#### [Description of the task]
All of the data below needs to be set down once more, exactly as written.

#### [Available data]
>>>

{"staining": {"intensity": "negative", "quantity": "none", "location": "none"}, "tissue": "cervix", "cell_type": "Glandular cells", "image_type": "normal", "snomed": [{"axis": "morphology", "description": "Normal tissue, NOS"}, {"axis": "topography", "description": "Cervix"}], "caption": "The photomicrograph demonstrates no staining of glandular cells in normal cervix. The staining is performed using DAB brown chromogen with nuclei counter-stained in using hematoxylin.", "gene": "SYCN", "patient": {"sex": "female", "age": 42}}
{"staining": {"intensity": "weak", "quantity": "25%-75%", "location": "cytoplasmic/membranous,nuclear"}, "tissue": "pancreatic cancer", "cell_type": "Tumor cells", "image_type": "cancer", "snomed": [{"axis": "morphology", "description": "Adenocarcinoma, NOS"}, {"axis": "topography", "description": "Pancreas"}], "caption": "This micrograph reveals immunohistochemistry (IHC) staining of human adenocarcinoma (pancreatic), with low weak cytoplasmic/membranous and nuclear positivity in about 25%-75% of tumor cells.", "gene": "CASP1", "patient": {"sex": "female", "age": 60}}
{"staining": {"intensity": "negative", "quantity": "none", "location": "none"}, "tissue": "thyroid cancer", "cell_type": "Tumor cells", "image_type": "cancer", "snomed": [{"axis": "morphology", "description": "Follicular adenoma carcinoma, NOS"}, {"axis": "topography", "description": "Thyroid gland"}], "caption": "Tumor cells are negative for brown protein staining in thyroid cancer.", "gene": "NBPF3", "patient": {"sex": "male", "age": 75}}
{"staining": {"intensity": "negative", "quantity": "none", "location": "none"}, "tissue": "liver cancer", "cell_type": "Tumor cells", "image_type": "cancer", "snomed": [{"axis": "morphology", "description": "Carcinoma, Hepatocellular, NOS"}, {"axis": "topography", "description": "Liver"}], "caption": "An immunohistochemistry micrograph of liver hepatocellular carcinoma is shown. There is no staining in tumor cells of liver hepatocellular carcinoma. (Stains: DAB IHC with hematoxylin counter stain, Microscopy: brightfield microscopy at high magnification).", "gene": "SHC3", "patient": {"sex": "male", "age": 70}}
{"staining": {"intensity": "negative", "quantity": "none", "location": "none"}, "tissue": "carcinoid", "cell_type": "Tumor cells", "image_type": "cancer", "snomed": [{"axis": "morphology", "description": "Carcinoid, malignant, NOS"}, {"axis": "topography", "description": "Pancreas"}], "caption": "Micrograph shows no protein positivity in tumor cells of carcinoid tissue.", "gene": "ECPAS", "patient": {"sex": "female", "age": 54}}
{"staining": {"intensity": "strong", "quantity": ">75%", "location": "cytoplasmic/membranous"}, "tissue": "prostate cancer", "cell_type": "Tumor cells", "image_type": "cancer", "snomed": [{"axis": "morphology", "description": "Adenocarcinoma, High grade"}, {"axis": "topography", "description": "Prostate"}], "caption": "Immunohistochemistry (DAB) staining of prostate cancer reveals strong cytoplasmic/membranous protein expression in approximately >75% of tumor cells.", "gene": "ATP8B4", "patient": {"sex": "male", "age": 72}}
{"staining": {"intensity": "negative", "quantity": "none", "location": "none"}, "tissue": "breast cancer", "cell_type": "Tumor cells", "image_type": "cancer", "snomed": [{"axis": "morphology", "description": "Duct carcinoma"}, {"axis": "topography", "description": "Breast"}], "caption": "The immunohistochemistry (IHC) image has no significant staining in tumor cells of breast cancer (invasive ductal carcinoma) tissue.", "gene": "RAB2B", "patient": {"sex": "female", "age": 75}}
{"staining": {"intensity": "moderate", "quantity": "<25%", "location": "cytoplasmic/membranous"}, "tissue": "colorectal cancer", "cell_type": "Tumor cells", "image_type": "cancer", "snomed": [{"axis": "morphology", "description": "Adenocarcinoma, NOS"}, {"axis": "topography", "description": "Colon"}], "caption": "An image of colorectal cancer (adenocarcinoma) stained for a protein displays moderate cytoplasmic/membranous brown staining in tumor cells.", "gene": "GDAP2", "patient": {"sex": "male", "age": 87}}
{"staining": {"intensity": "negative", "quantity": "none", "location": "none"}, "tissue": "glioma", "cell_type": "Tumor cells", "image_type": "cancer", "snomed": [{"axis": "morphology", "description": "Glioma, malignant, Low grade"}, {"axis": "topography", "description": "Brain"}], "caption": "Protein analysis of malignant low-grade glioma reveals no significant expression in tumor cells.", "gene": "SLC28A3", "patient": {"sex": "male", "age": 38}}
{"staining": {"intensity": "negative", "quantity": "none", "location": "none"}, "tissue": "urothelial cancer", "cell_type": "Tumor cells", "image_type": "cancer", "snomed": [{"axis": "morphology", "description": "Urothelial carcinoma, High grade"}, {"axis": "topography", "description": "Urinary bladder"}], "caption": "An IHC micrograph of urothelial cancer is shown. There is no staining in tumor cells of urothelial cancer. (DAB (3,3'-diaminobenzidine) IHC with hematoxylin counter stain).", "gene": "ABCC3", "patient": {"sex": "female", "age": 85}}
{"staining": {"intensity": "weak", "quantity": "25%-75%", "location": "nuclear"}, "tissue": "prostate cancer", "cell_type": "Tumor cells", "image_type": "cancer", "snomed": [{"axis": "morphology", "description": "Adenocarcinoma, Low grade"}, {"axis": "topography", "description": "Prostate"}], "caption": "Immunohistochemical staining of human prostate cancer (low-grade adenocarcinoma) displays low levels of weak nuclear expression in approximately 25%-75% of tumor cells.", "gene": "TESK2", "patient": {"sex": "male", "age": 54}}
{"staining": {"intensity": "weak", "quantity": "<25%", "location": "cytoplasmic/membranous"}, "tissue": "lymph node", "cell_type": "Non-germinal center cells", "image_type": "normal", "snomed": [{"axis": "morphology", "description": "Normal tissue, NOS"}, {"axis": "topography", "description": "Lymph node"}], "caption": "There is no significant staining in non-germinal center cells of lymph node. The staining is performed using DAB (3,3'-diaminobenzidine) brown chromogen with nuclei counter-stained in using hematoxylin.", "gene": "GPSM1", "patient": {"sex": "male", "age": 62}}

<<<

#### [Solution to the exercise]
{"staining": {"intensity": "negative", "quantity": "none", "location": "none"}, "tissue": "cervix", "cell_type": "Glandular cells", "image_type": "normal", "snomed": [{"axis": "morphology", "description": "Normal tissue, NOS"}, {"axis": "topography", "description": "Cervix"}], "caption": "The photomicrograph demonstrates no staining of glandular cells in normal cervix. The staining is performed using DAB brown chromogen with nuclei counter-stained in using hematoxylin.", "gene": "SYCN", "patient": {"sex": "female", "age": 42}}
{"staining": {"intensity": "weak", "quantity": "25%-75%", "location": "cytoplasmic/membranous,nuclear"}, "tissue": "pancreatic cancer", "cell_type": "Tumor cells", "image_type": "cancer", "snomed": [{"axis": "morphology", "description": "Adenocarcinoma, NOS"}, {"axis": "topography", "description": "Pancreas"}], "caption": "This micrograph reveals immunohistochemistry (IHC) staining of human adenocarcinoma (pancreatic), with low weak cytoplasmic/membranous and nuclear positivity in about 25%-75% of tumor cells.", "gene": "CASP1", "patient": {"sex": "female", "age": 60}}
{"staining": {"intensity": "negative", "quantity": "none", "location": "none"}, "tissue": "thyroid cancer", "cell_type": "Tumor cells", "image_type": "cancer", "snomed": [{"axis": "morphology", "description": "Follicular adenoma carcinoma, NOS"}, {"axis": "topography", "description": "Thyroid gland"}], "caption": "Tumor cells are negative for brown protein staining in thyroid cancer.", "gene": "NBPF3", "patient": {"sex": "male", "age": 75}}
{"staining": {"intensity": "negative", "quantity": "none", "location": "none"}, "tissue": "liver cancer", "cell_type": "Tumor cells", "image_type": "cancer", "snomed": [{"axis": "morphology", "description": "Carcinoma, Hepatocellular, NOS"}, {"axis": "topography", "description": "Liver"}], "caption": "An immunohistochemistry micrograph of liver hepatocellular carcinoma is shown. There is no staining in tumor cells of liver hepatocellular carcinoma. (Stains: DAB IHC with hematoxylin counter stain, Microscopy: brightfield microscopy at high magnification).", "gene": "SHC3", "patient": {"sex": "male", "age": 70}}
{"staining": {"intensity": "negative", "quantity": "none", "location": "none"}, "tissue": "carcinoid", "cell_type": "Tumor cells", "image_type": "cancer", "snomed": [{"axis": "morphology", "description": "Carcinoid, malignant, NOS"}, {"axis": "topography", "description": "Pancreas"}], "caption": "Micrograph shows no protein positivity in tumor cells of carcinoid tissue.", "gene": "ECPAS", "patient": {"sex": "female", "age": 54}}
{"staining": {"intensity": "strong", "quantity": ">75%", "location": "cytoplasmic/membranous"}, "tissue": "prostate cancer", "cell_type": "Tumor cells", "image_type": "cancer", "snomed": [{"axis": "morphology", "description": "Adenocarcinoma, High grade"}, {"axis": "topography", "description": "Prostate"}], "caption": "Immunohistochemistry (DAB) staining of prostate cancer reveals strong cytoplasmic/membranous protein expression in approximately >75% of tumor cells.", "gene": "ATP8B4", "patient": {"sex": "male", "age": 72}}
{"staining": {"intensity": "negative", "quantity": "none", "location": "none"}, "tissue": "breast cancer", "cell_type": "Tumor cells", "image_type": "cancer", "snomed": [{"axis": "morphology", "description": "Duct carcinoma"}, {"axis": "topography", "description": "Breast"}], "caption": "The immunohistochemistry (IHC) image has no significant staining in tumor cells of breast cancer (invasive ductal carcinoma) tissue.", "gene": "RAB2B", "patient": {"sex": "female", "age": 75}}
{"staining": {"intensity": "moderate", "quantity": "<25%", "location": "cytoplasmic/membranous"}, "tissue": "colorectal cancer", "cell_type": "Tumor cells", "image_type": "cancer", "snomed": [{"axis": "morphology", "description": "Adenocarcinoma, NOS"}, {"axis": "topography", "description": "Colon"}], "caption": "An image of colorectal cancer (adenocarcinoma) stained for a protein displays moderate cytoplasmic/membranous brown staining in tumor cells.", "gene": "GDAP2", "patient": {"sex": "male", "age": 87}}
{"staining": {"intensity": "negative", "quantity": "none", "location": "none"}, "tissue": "glioma", "cell_type": "Tumor cells", "image_type": "cancer", "snomed": [{"axis": "morphology", "description": "Glioma, malignant, Low grade"}, {"axis": "topography", "description": "Brain"}], "caption": "Protein analysis of malignant low-grade glioma reveals no significant expression in tumor cells.", "gene": "SLC28A3", "patient": {"sex": "male", "age": 38}}
{"staining": {"intensity": "negative", "quantity": "none", "location": "none"}, "tissue": "urothelial cancer", "cell_type": "Tumor cells", "image_type": "cancer", "snomed": [{"axis": "morphology", "description": "Urothelial carcinoma, High grade"}, {"axis": "topography", "description": "Urinary bladder"}], "caption": "An IHC micrograph of urothelial cancer is shown. There is no staining in tumor cells of urothelial cancer. (DAB (3,3'-diaminobenzidine) IHC with hematoxylin counter stain).", "gene": "ABCC3", "patient": {"sex": "female", "age": 85}}
{"staining": {"intensity": "weak", "quantity": "25%-75%", "location": "nuclear"}, "tissue": "prostate cancer", "cell_type": "Tumor cells", "image_type": "cancer", "snomed": [{"axis": "morphology", "description": "Adenocarcinoma, Low grade"}, {"axis": "topography", "description": "Prostate"}], "caption": "Immunohistochemical staining of human prostate cancer (low-grade adenocarcinoma) displays low levels of weak nuclear expression in approximately 25%-75% of tumor cells.", "gene": "TESK2", "patient": {"sex": "male", "age": 54}}
{"staining": {"intensity": "weak", "quantity": "<25%", "location": "cytoplasmic/membranous"}, "tissue": "lymph node", "cell_type": "Non-germinal center cells", "image_type": "normal", "snomed": [{"axis": "morphology", "description": "Normal tissue, NOS"}, {"axis": "topography", "description": "Lymph node"}], "caption": "There is no significant staining in non-germinal center cells of lymph node. The staining is performed using DAB (3,3'-diaminobenzidine) brown chromogen with nuclei counter-stained in using hematoxylin.", "gene": "GPSM1", "patient": {"sex": "male", "age": 62}}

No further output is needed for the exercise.